Monday, September 23, 2013

Understanding Storage IOPs

Input output operations per second, commonly termed IOPs, is an important performance measure of a data storage system. The unit of IOPs is operations per second. Input operations, i.e. when data is written to the storage, are different than output operations when data is read off the storage. Their corresponding IOP number is also different. Therefore it is important to know both the inputs per second and the outputs per second performance of a storage system. These numbers are not independent of each other - reading off the storage system while writing to it may affect the performance of both operations. Therefore IOPs are quoted with a weighted average of the inputs and outputs per second. For example, a storage system may be capable of performing 100,000 IOPs with 70% reads and 30% writes, with the operations being performed concurrently. The storage engineer needs to validate the concurrent input/ouput requirements of the application using the storage system to ascertain if they can be met by the storage.

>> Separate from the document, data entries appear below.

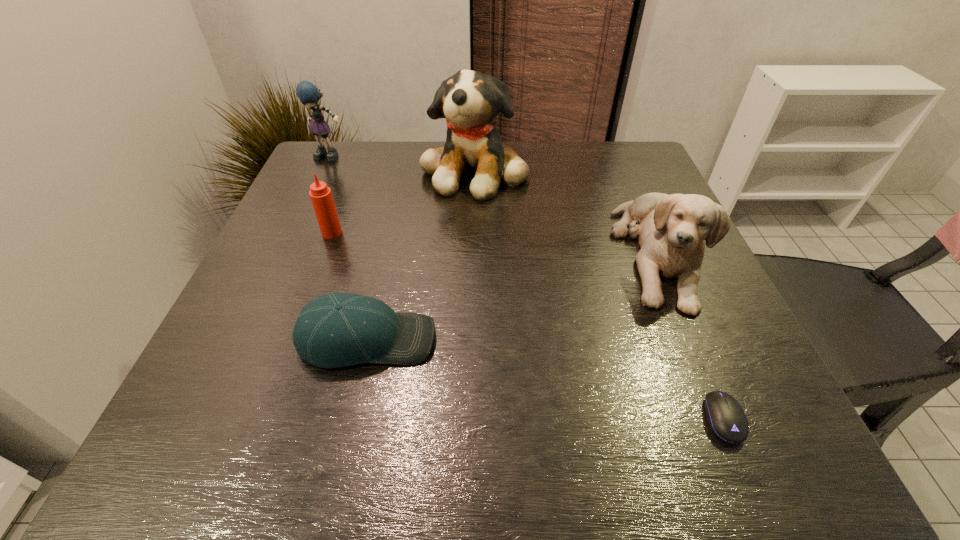
This screenshot has height=540, width=960. I want to click on baseball cap present at the left edge, so click(x=336, y=330).

The image size is (960, 540). Identify the location of puppy present at the right edge. (672, 229).

Locate an element on the screen. The image size is (960, 540). computer mouse that is positioned at the right edge is located at coordinates (725, 416).

Where is `object positioned at the far left corner`? This screenshot has height=540, width=960. object positioned at the far left corner is located at coordinates (307, 92).

Where is `object that is at the near right corner`? The image size is (960, 540). object that is at the near right corner is located at coordinates (725, 416).

This screenshot has height=540, width=960. In the image, there is a desktop. What are the coordinates of `vacant space at the far edge` in the screenshot? It's located at (594, 187).

In the image, there is a desktop. Where is `vacant space at the near edge`? This screenshot has width=960, height=540. vacant space at the near edge is located at coordinates (493, 436).

You are a GUI agent. You are given a task and a screenshot of the screen. Output one action in this format:
    pyautogui.click(x=<x>, y=<y>)
    Task: Click on the vacant space at the left edge
    The image size is (960, 540).
    Given the screenshot: What is the action you would take?
    pyautogui.click(x=282, y=244)

The image size is (960, 540). Find the location of `free region at the right edge`. free region at the right edge is located at coordinates (718, 327).

In the image, there is a desktop. At what (x,y) coordinates should I click in order to perform the action: click on vacant space at the near left corner. Please return your answer as a coordinate pair (x, y). The image size is (960, 540). Looking at the image, I should click on (181, 417).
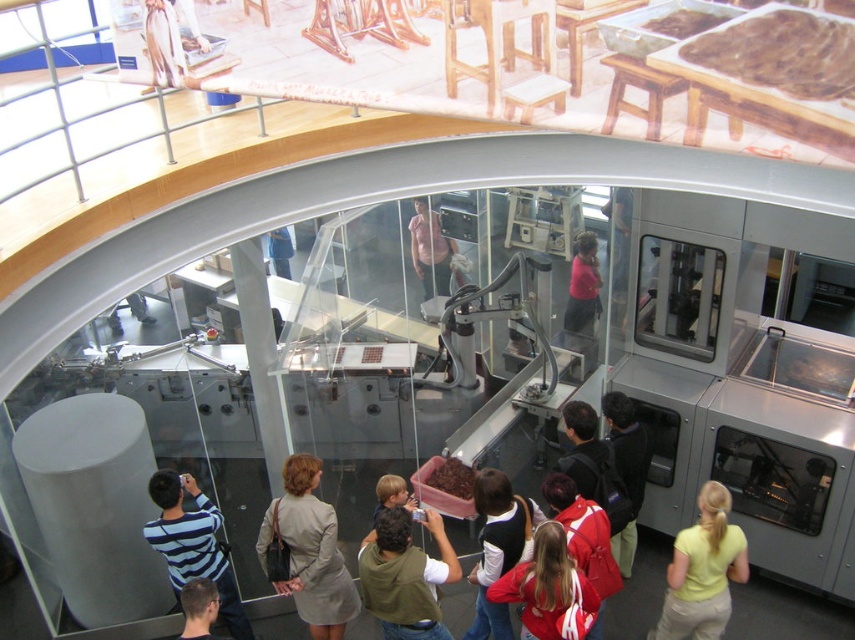
Question: Among these objects, which one is nearest to the camera?

Choices:
 (A) light brown fabric dress at upper left
 (B) matte black jacket at upper center

Answer: (A)

Question: Which object is farther from the camera taking this photo?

But IOPs by themselves don’t paint the whole picture of storage performance. More information is needed to understand the whole picture. Here are questions leading to the complete picture:

  1. What is the size of the read/written data block while measuring IOPs?
  2. What is the end-to-end latency seen by the application in reading or writing the data block?
  3. With regards to writes, are the reported IOP numbers for synchronous writes or asynchronous writes?
  4. With regards to reads, what is the role of cache?

Large data blocks take longer to write to/read from storage. So IOP numbers of 4kB blocks will be very different than IOPs for 1MB blocks. The most relevant block size for an IOP measure should correspond to the sizes of blocks being written to the storage system by the application. Knowing the IO profile of the application is key to choosing an appropriate storage system for an application.

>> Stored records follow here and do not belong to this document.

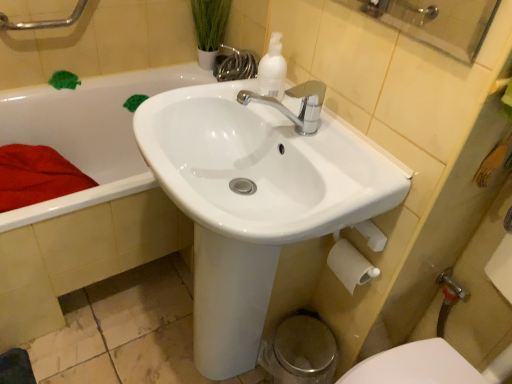
Question: Does brushed metal grab bar at upper left have a lesser height compared to white matte toilet paper at lower right?

Choices:
 (A) yes
 (B) no

Answer: (B)

Question: Does brushed metal grab bar at upper left lie behind white matte toilet paper at lower right?

Choices:
 (A) no
 (B) yes

Answer: (B)

Question: Considering the relative sizes of brushed metal grab bar at upper left and white matte toilet paper at lower right in the image provided, is brushed metal grab bar at upper left bigger than white matte toilet paper at lower right?

Choices:
 (A) no
 (B) yes

Answer: (B)

Question: From the image's perspective, is brushed metal grab bar at upper left above white matte toilet paper at lower right?

Choices:
 (A) yes
 (B) no

Answer: (A)

Question: Does brushed metal grab bar at upper left turn towards white matte toilet paper at lower right?

Choices:
 (A) no
 (B) yes

Answer: (B)

Question: From the image's perspective, is metallic silver faucet at lower right positioned above or below green leafy plant at upper center?

Choices:
 (A) above
 (B) below

Answer: (B)

Question: Which is correct: metallic silver faucet at lower right is inside green leafy plant at upper center, or outside of it?

Choices:
 (A) outside
 (B) inside

Answer: (A)

Question: From a real-world perspective, is metallic silver faucet at lower right positioned above or below green leafy plant at upper center?

Choices:
 (A) below
 (B) above

Answer: (A)

Question: Based on their positions, is metallic silver faucet at lower right located to the left or right of green leafy plant at upper center?

Choices:
 (A) right
 (B) left

Answer: (A)

Question: In terms of width, does white matte pump bottle at upper center look wider or thinner when compared to white glossy sink at center?

Choices:
 (A) thin
 (B) wide

Answer: (A)

Question: Is white matte pump bottle at upper center situated inside white glossy sink at center or outside?

Choices:
 (A) outside
 (B) inside

Answer: (A)

Question: From a real-world perspective, is white matte pump bottle at upper center above or below white glossy sink at center?

Choices:
 (A) below
 (B) above

Answer: (B)

Question: Is white matte pump bottle at upper center bigger or smaller than white glossy sink at center?

Choices:
 (A) big
 (B) small

Answer: (B)

Question: In terms of height, does brushed metal grab bar at upper left look taller or shorter compared to white glossy sink at center?

Choices:
 (A) short
 (B) tall

Answer: (A)

Question: From a real-world perspective, relative to white glossy sink at center, is brushed metal grab bar at upper left vertically above or below?

Choices:
 (A) above
 (B) below

Answer: (A)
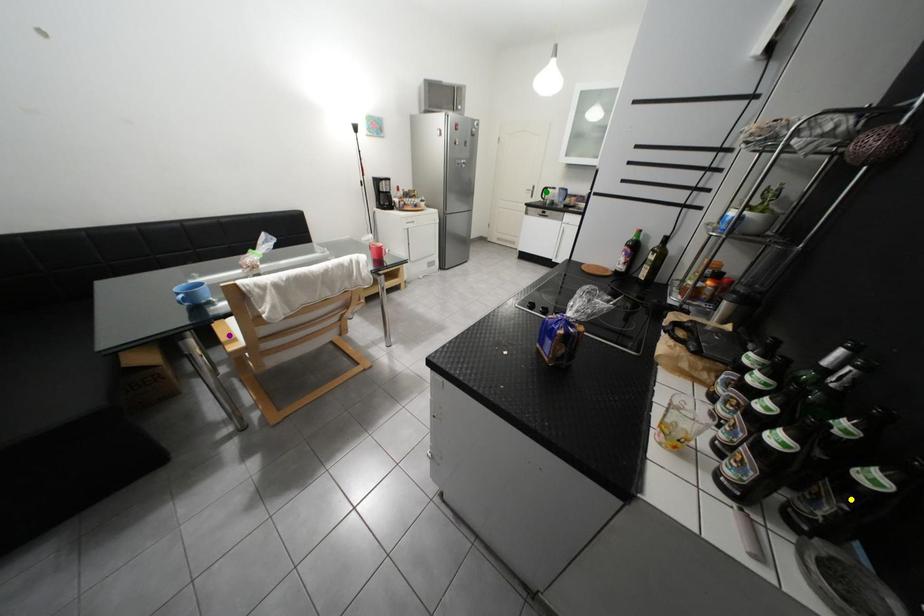
Order these from farthest to nearest:
green point | yellow point | purple point

green point < purple point < yellow point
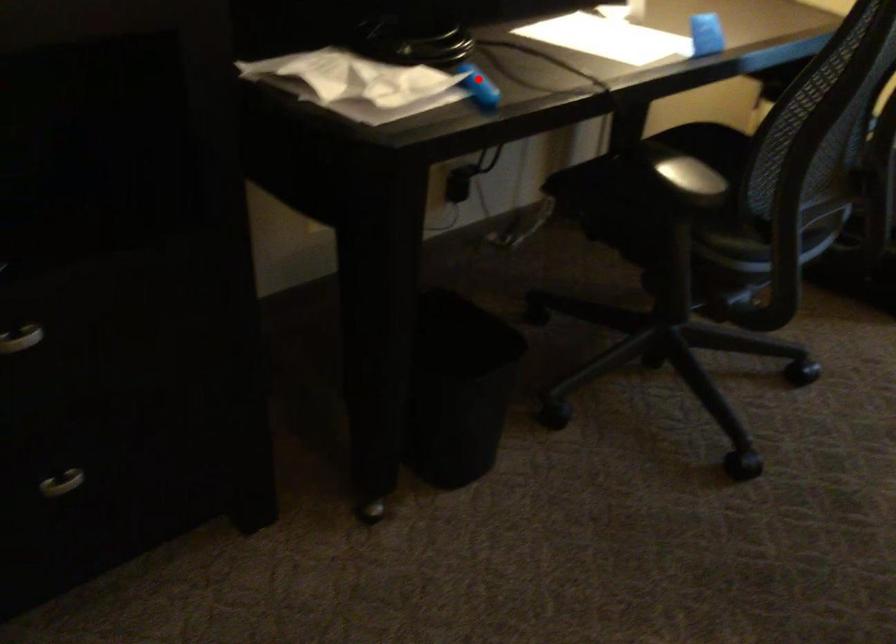
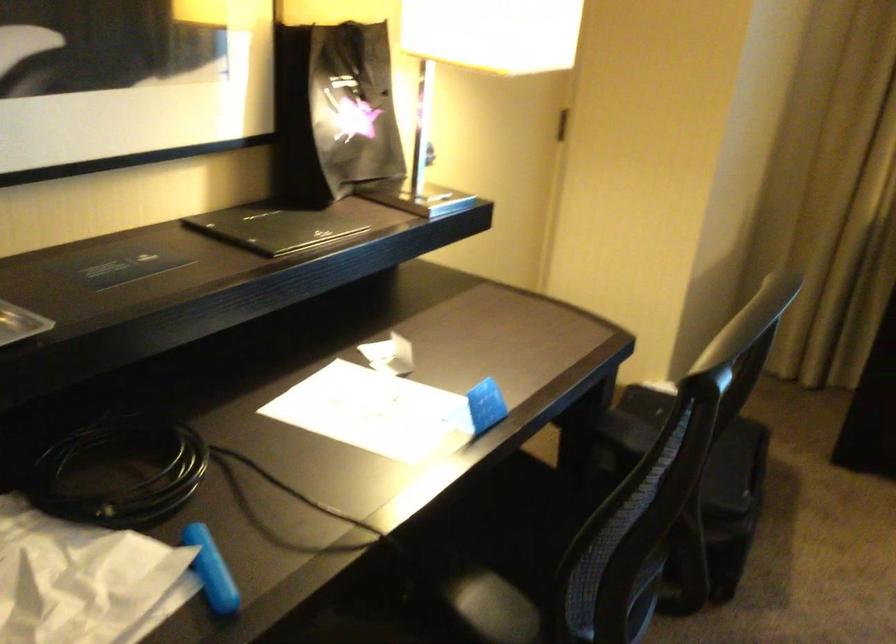
Question: A red point is marked in image1. In image2, is the corresponding 3D point closer to the camera or farther? Reply with the corresponding letter.

Choices:
 (A) The corresponding 3D point is closer.
 (B) The corresponding 3D point is farther.

Answer: (A)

Latency is a key IOP qualifier. Storage system latency is the time from when the application issues an IO request to the storage system to when the request is completed - the read data is delivered to the application or the storage system acknowledges that the data block has been written. The important question with respect to writes is when the storage system acknowledges that the data block has been persisted on  non-volatile storage. For some applications writes may be asynchronous - they are acknowledged before they have been persisted on non-volatile storage. Since asynchronous IOP and latency numbers look better (higher IOPs, lower latency), promotional storage systems’ material often quotes asynchronous write IOPs.

Some systems have battery-backed non-volatile RAM to allow the acknowledgement to be sent to the application as soon as the data block is written to RAM - usually orders of magnitude faster than data storage media like SSD or disk. The question then becomes, what is the size of this non-volatile RAM that can hold data blocks before the data need to be persisted on the slower storage media. While some applications have bursty write profiles which play nicely with this (limited) non-volatile RAM, applications that require sustained write performance may not benefit much from such methods.

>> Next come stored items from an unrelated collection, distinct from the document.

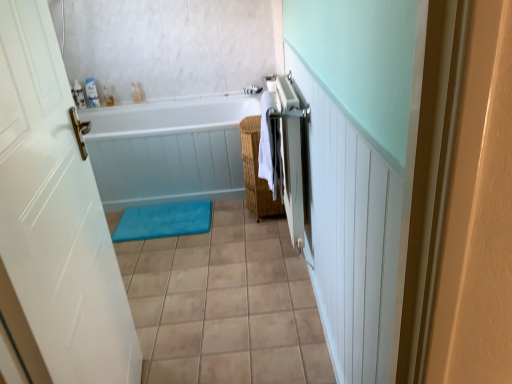
Question: Relative to white woven beach towel at center, is woven brown basket at center-right in front or behind?

Choices:
 (A) behind
 (B) front

Answer: (A)

Question: Is point (252, 188) positioned closer to the camera than point (263, 134)?

Choices:
 (A) closer
 (B) farther

Answer: (B)

Question: Considering the real-world distances, which object is farthest from the white woven beach towel at center?

Choices:
 (A) silver metallic towel rack at right
 (B) woven brown basket at center-right
 (C) beige ceramic tile at center
 (D) white glossy door at left
 (E) blue soft bath mat at center

Answer: (D)

Question: Which of these objects is positioned farthest from the clear plastic bottle at upper left?

Choices:
 (A) white glossy bathtub at center
 (B) silver metallic towel rack at right
 (C) beige ceramic tile at center
 (D) white glossy door at left
 (E) blue soft bath mat at center

Answer: (D)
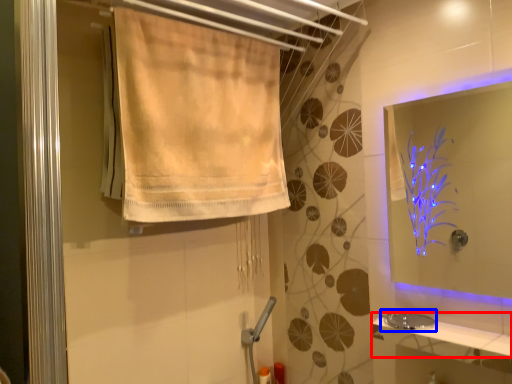
Question: Which point is further to the camera, counter top (highlighted by a red box) or sink (highlighted by a blue box)?

Choices:
 (A) counter top
 (B) sink

Answer: (B)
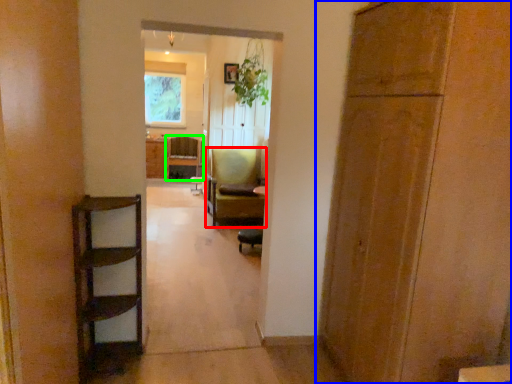
Question: Estimate the real-world distances between objects in this image. Which object is closer to chair (highlighted by a red box), door (highlighted by a blue box) or chair (highlighted by a green box)?

Choices:
 (A) door
 (B) chair

Answer: (B)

Similarly, RAM can be used to cache data for reads - read latency decreases when a cache hits serve data blocks from RAM instead of being read off slower storage media. The size of the RAM cache as well as the application’s read patterns - is some data read more often than other data - are important considerations while working with caches.

The key to having an intelligent conversation about IOPs is to know your application and to seek definitive answers about latency, data block sizes, synchronous/asynchronous assumptions and caches.